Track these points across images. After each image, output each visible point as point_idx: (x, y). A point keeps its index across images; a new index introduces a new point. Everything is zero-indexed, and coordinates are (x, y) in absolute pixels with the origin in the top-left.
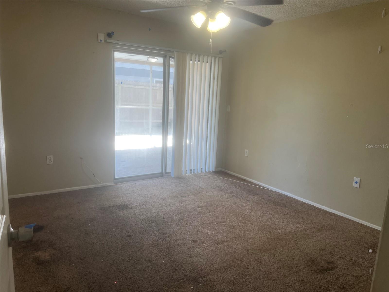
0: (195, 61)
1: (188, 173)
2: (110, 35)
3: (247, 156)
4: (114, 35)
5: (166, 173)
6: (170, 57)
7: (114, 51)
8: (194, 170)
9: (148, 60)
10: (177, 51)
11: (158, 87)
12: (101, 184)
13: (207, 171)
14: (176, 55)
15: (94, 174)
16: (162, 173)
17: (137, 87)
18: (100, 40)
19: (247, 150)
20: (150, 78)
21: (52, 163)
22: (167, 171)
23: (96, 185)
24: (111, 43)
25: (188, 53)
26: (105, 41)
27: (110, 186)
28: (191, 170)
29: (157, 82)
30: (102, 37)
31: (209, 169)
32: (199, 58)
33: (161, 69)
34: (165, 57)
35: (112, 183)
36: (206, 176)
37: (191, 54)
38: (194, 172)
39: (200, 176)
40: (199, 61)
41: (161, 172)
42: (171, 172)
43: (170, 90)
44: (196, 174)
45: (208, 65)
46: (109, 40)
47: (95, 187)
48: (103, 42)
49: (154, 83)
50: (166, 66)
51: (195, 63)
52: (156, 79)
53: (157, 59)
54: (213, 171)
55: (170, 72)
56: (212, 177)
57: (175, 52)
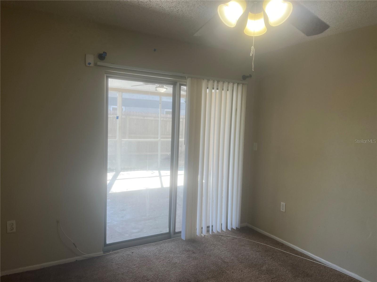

***

WHAT IS BEING ASKED —
Write out, exactly as they stand, the line with "6: (170, 57)" and every line after it through the end of the entries above; omit the pictures.

YOUR SOLUTION —
6: (170, 57)
7: (114, 51)
8: (194, 170)
9: (148, 60)
10: (177, 51)
11: (158, 87)
12: (101, 184)
13: (207, 171)
14: (176, 55)
15: (94, 174)
16: (162, 173)
17: (137, 87)
18: (100, 40)
19: (247, 150)
20: (150, 78)
21: (52, 163)
22: (167, 171)
23: (96, 185)
24: (111, 43)
25: (188, 53)
26: (105, 41)
27: (110, 186)
28: (191, 170)
29: (157, 82)
30: (102, 37)
31: (209, 169)
32: (199, 58)
33: (161, 69)
34: (165, 57)
35: (112, 183)
36: (206, 176)
37: (191, 54)
38: (194, 172)
39: (200, 176)
40: (199, 61)
41: (161, 172)
42: (171, 172)
43: (170, 90)
44: (196, 174)
45: (208, 65)
46: (109, 40)
47: (95, 187)
48: (103, 42)
49: (154, 83)
50: (166, 66)
51: (195, 63)
52: (156, 79)
53: (157, 59)
54: (213, 171)
55: (170, 72)
56: (212, 177)
57: (175, 52)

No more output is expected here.